* BEREITGESTELLTER AUSZUG *
---

Verfahrensgang

LG Essen (Urteil vom 07.01.1985; Aktenzeichen 4 O 581/84)

 

Tenor

Auf die Berufung der Beklagten wird das am 7. Januar 1985 verkündete Urteil der 4. Zivilkammer des Landgerichts Essen abgeändert und wie folgt neu gefaßt:

Es wird festgestellt, daß die Beklagte verpflichtet ist, den Neuwert des am 4. Dezember 1983 zerstörten Hausrats bis zur Höhe von 15.180,– DM zu ersetzen, sofern die Kläger nachweisen, daß die Verwendung des Betrages zur Wiederherstellung von Hausrat oder den sonst betroffenen Sachen bis zum 4. Dezember 1985 sichergestellt ist.

Im übrigen wird die Berufung zurückgewiesen.

Von den Kosten des Rechtsstreits tragen die Beklagte 4/5 und der Kläger 1/5.

---

(Einträge aus einem Datensatz)
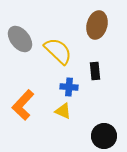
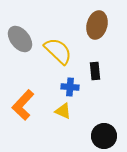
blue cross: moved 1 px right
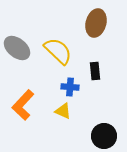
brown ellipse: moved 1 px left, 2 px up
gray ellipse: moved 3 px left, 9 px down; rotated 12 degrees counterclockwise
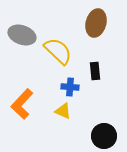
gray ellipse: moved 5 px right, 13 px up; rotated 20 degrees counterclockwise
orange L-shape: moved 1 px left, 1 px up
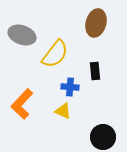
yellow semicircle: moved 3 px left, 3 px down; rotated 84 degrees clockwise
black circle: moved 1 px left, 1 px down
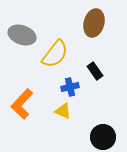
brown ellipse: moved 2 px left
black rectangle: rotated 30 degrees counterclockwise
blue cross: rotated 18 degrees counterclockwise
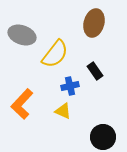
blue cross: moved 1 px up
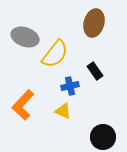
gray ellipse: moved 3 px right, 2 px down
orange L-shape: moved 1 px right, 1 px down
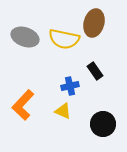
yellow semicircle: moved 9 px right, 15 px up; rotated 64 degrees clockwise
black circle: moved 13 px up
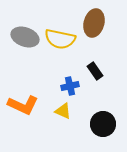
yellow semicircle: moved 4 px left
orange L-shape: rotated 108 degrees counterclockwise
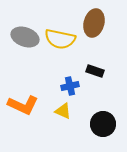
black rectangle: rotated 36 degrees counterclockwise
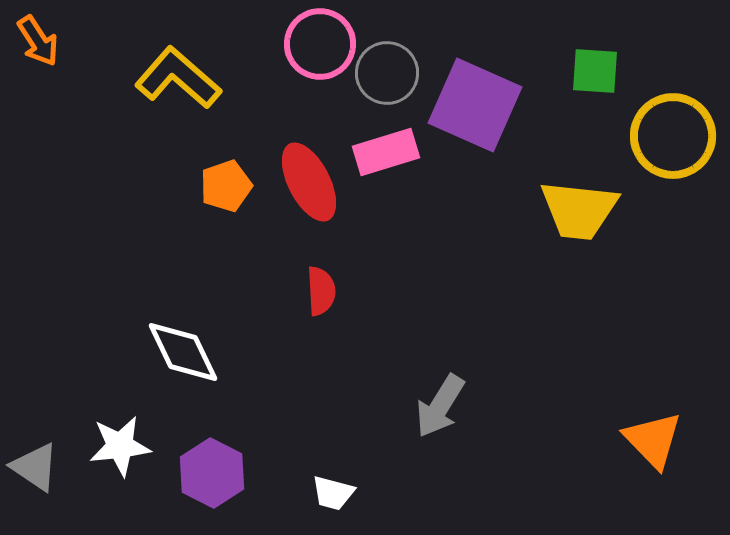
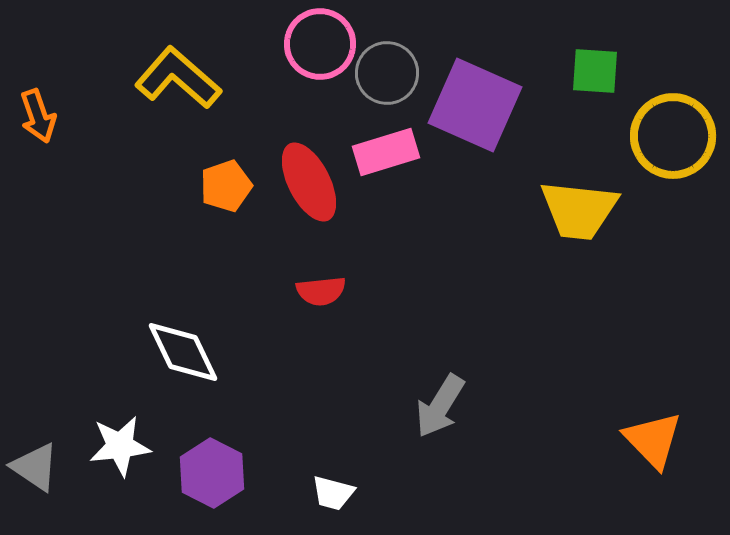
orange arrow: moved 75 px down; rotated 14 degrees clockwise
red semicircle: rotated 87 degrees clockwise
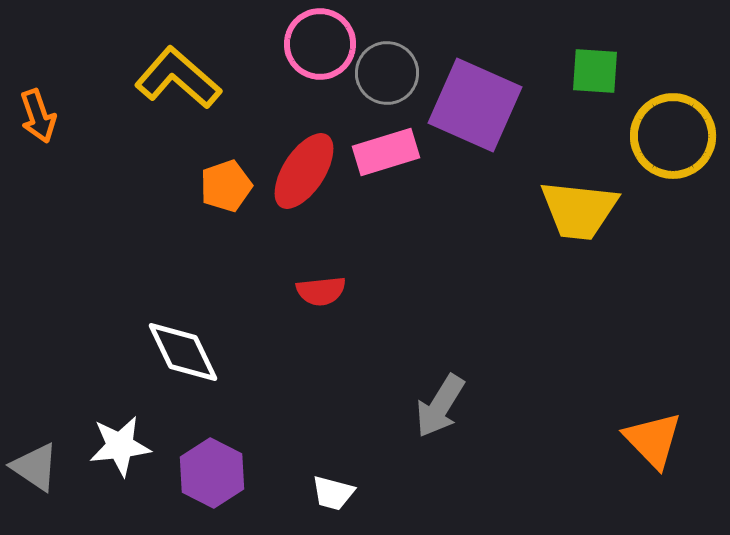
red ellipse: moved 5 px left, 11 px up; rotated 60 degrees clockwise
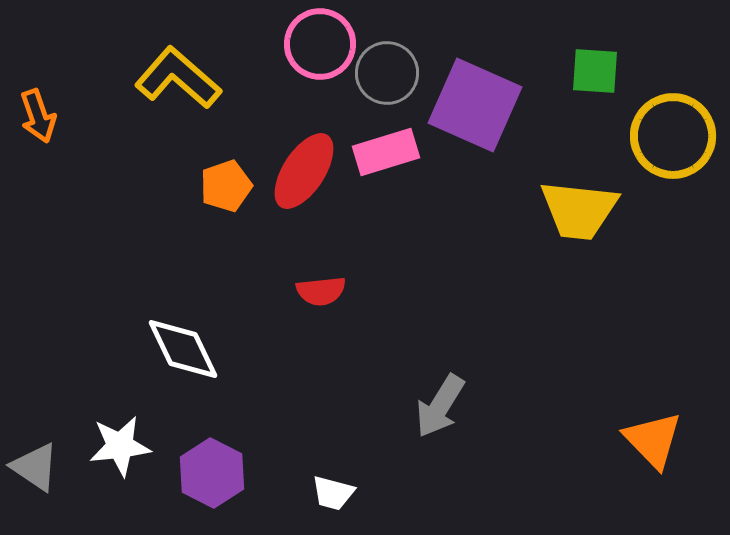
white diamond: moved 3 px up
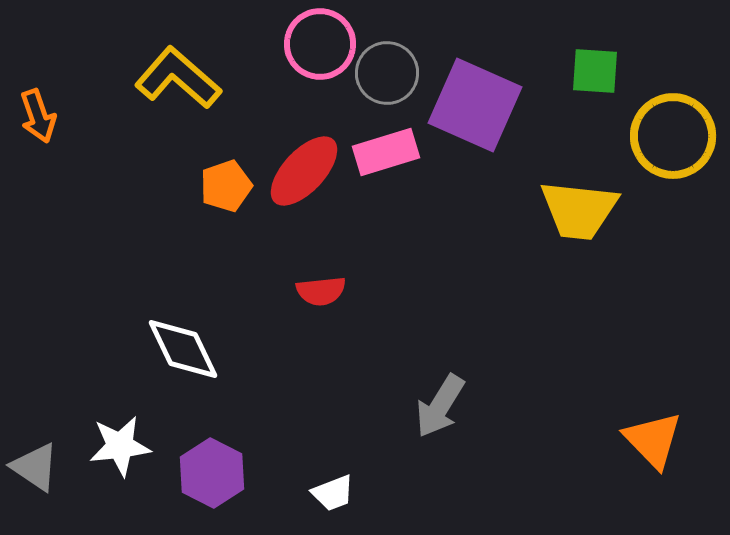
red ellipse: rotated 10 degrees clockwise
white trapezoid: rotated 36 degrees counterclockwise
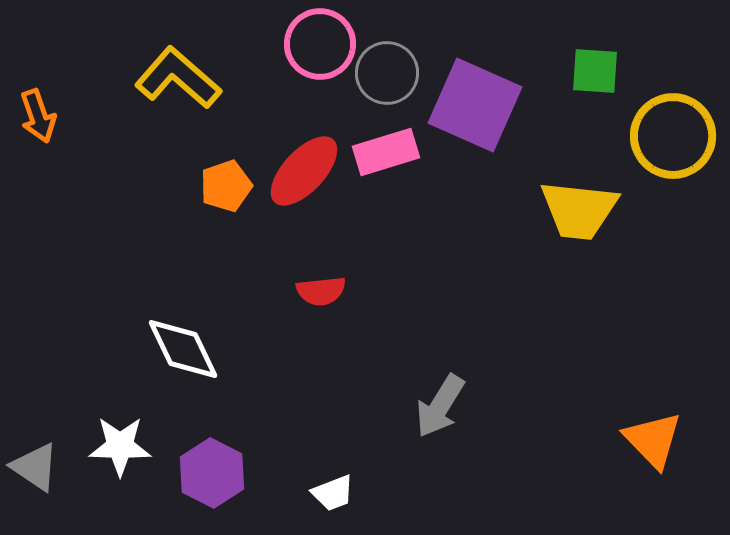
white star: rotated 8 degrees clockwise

---

* ZU ERLEDIGENDE AUFGABEN *
- a) Bis zu welchem Betrag muss die Beklagte laut dem Urteilsauszug den Neuwert des zerstörten Hausrats ersetzen?
- b) Gib die Einträge vom Anfang bis einschließlich der Zeile mit "black circle: moved 1 px left, 1 px down" unverändert wieder. Lass die Bilder dabei weg.

* ANTWORTEN JE AUFGABE *
- a) Bis zur Höhe von 15.180,– DM.

- b)
blue cross: moved 1 px right
brown ellipse: moved 1 px left, 2 px up
gray ellipse: moved 3 px left, 9 px down; rotated 12 degrees counterclockwise
gray ellipse: moved 5 px right, 13 px up; rotated 20 degrees counterclockwise
orange L-shape: moved 1 px left, 1 px up
yellow semicircle: moved 3 px left, 3 px down; rotated 84 degrees clockwise
black circle: moved 1 px left, 1 px down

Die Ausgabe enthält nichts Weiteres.